Erik Andris (IOCB Prague)

Description

Can larger peptides be described just knowing their smaller constituents? Concretely: can we infer the potential energy surface (PES) of a 20-peptide just from the PESs of single amino acids and dipeptides? To answer these long-standing questions,[1] we trained equivariant neural network potentials[2] on oligopeptides of varying sizes (1-3; taken from PeptideCS[3] and P-CONF_1.6M[4] datasets) and tested the performance of these potentials on larger peptides. The training as well as the evaluation data consisted of structures optimized at GFN-2+ALPB(water) level of theory, some of them with fixed main chain and side chain dihedral angles. The energies were calculated at BP86/D3Rezac, COSMO-RS level described previously.[3] Because the neural network has no built-in inductive biases besides the locality of interactions (5 Å distance cutoff) and equivariance, we can test if any new interactions appear in larger peptides that are not present in the dipeptides used for training. Previous research in our group indicated that this should not be possible, and energy function that would estimate energy of longer chains from shorter ones could not be constructed.[5] Interestingly, a system trained on dipeptides and amino acids only can already predict energy of pentapeptides with 1 kcal mol-1 RMSE and it can also correctly identify the global minimum of a larger protein out of 1000 structures (Figure 1). We believe that resulting potentials can be immediately used to significantly accelerate calculations. In addition, the excellent performance of the ML potentials also indicates that a bottom-up theoretical approach to predicting protein structures from first principles might be possible.

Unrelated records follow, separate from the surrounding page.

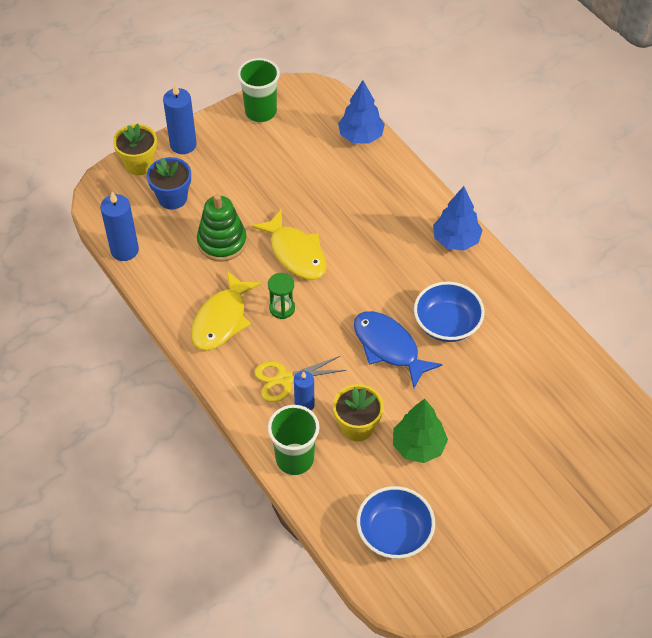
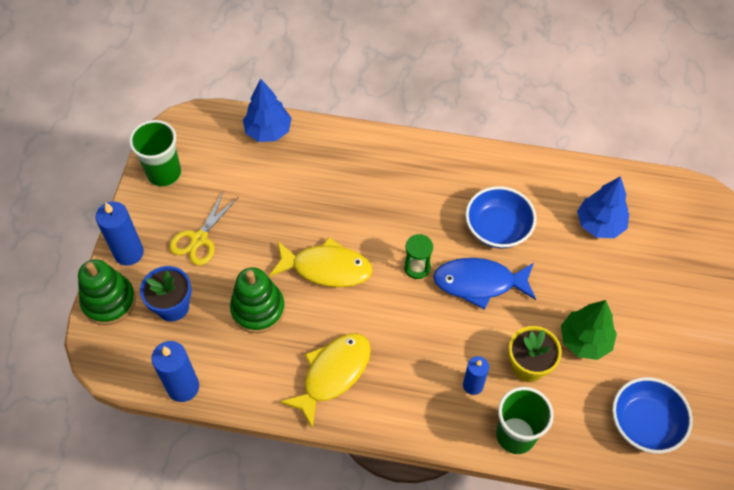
camera: 45 degrees left, 5 degrees up
yellow flower pot [113,124,157,175] -> green stacking toy [78,259,136,325]
yellow fish [191,271,261,351] -> yellow fish turned 120 degrees counterclockwise [280,333,371,429]
yellow scissors [254,356,346,402] -> yellow scissors moved to [169,190,238,265]
green hourglass [268,273,295,319] -> green hourglass moved to [404,234,433,279]
blue tree [433,186,483,251] -> blue tree moved to [577,176,629,238]

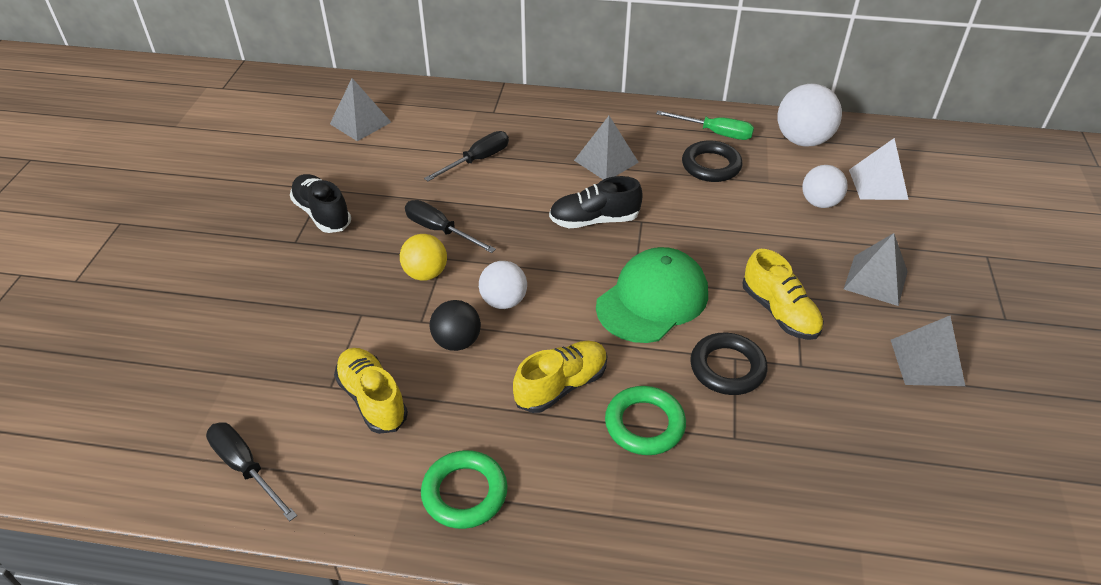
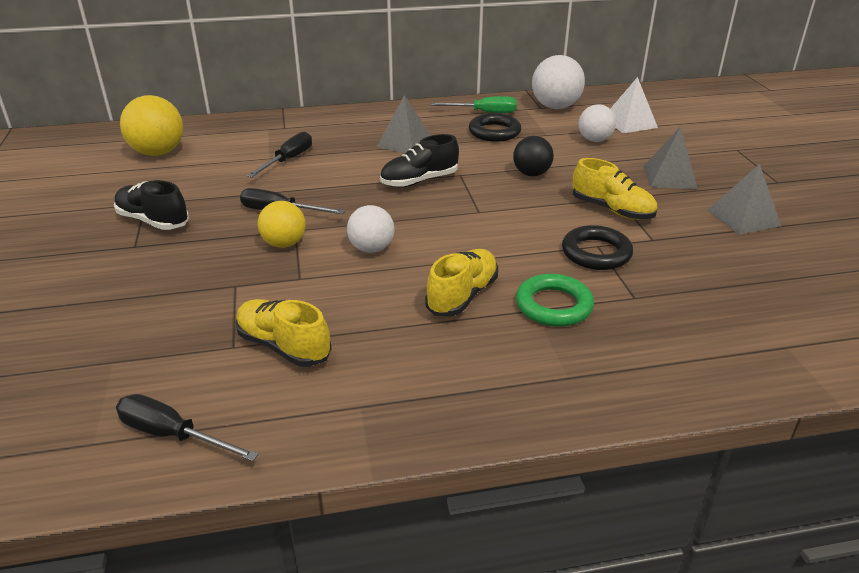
camera: 20 degrees left, 10 degrees down
grey pyramid [330,78,391,141] -> yellow ball [120,95,183,156]
green ring [421,450,508,529] -> none
black ball [430,300,481,351] -> black ball moved to [513,136,554,176]
green cap [596,247,708,343] -> none

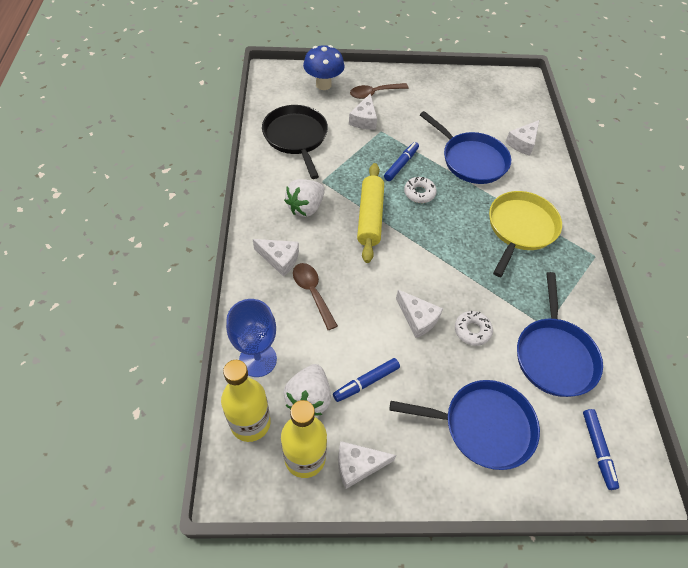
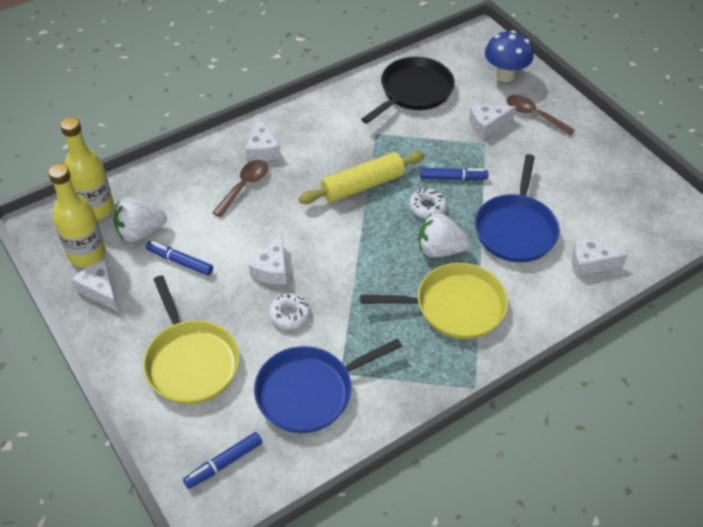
camera: 60 degrees right, 5 degrees down
blue goblet [226,299,277,377] -> none
white strawberry [284,179,325,217] -> white strawberry moved to [418,213,470,258]
blue pan [390,380,540,470] -> yellow pan [143,275,239,404]

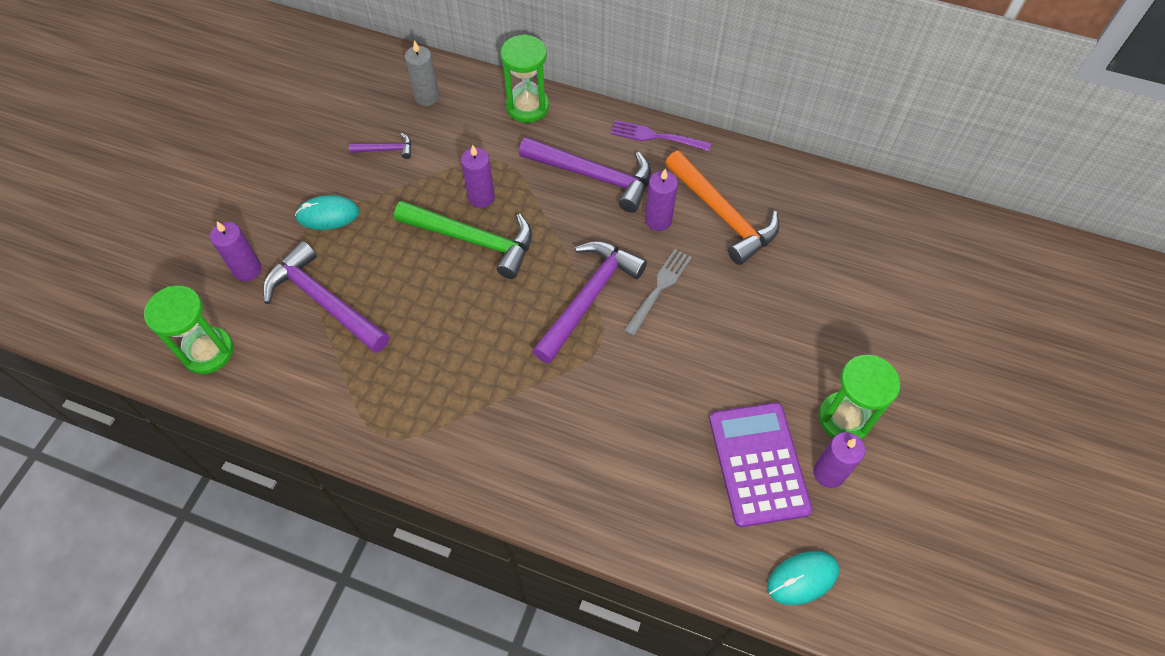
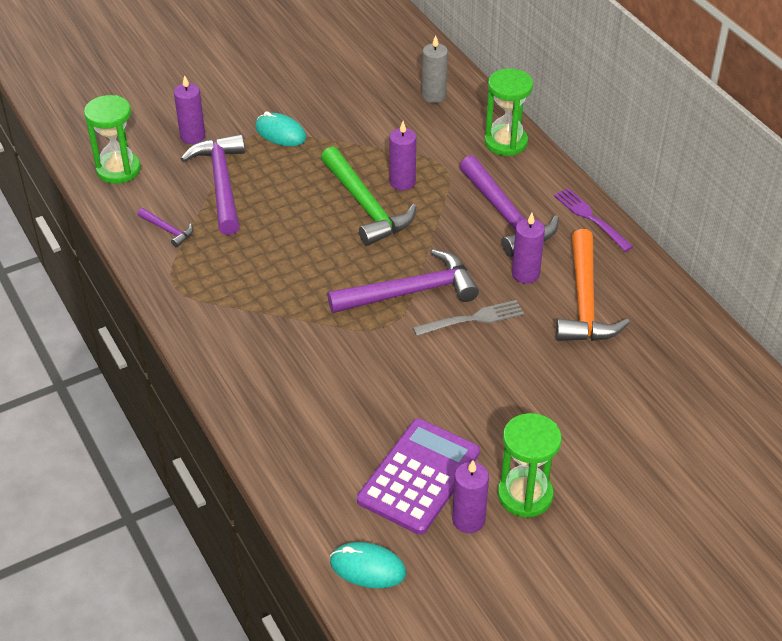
camera: 40 degrees right, 15 degrees down
purple hammer [349,133,411,159] -> purple hammer moved to [137,208,193,248]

Figure 1. (a) Description of the training process and the training peptide structures. (b) Example of a larger test peptide. (c,d) Actual (DFT) vs predicted (NN trained on mono- and dipeptides) absolute energies of (c) pentapeptides and (d) conformers of (b) (in eV; atomic energies were subtracted).

References
[1] Schweitzer-Stenner, R. The relevance of short peptides for an understanding of unfolded and intrinsically disordered proteins. Phys. Chem. Chem. Phys. 2023, 25, 11908-11933.
[2] Batzner, S.; Musaelian, A.; Sun, L.; Geiger, M.; Mailoa, J. P.; Kornbluth, M.; Molinari, N.; Smidt, T. E.; Kozinsky, B. E(3)-equivariant graph neural networks for data-efficient and accurate interatomic potentials. Nat. Commun. 2022, 13, 2453.
[3] Kalvoda, T.; Culka, M.; Rulíšek, L.; Andris, E. Exhaustive Mapping of the Conformational Space of Natural Dipeptides by the DFT-D3//COSMO-RS Method. J. Phys. Chem. B 2022, 126, 5949–5958.
[4] Culka, M.; Kalvoda, T.; Gutten, O.; Rulíšek, L. Mapping Conformational Space of All 8000 Tripeptides by Quantum Chemical Methods: What Strain Is Affordable within Folded Protein Chains? J. Phys. Chem. B 2021, 125, 58–69.
[5] Kalvoda, T. Studium konformačního chování krátkých peptidových fragmentů metodami kvantové chemie. Master Thesis [Online], Charles University, Prague, July 2020. http://hdl.handle.net/20.500.11956/122714 (accessed Sep. 4, 2024).

Primary author

Erik Andris (IOCB Prague)

Co-authors

Lubomir Rulisek Tadeas Kalvoda (Institute of Organic chemistry and Biochemistry of the CAS) Ján Michael Kormaník (IOCB Prague)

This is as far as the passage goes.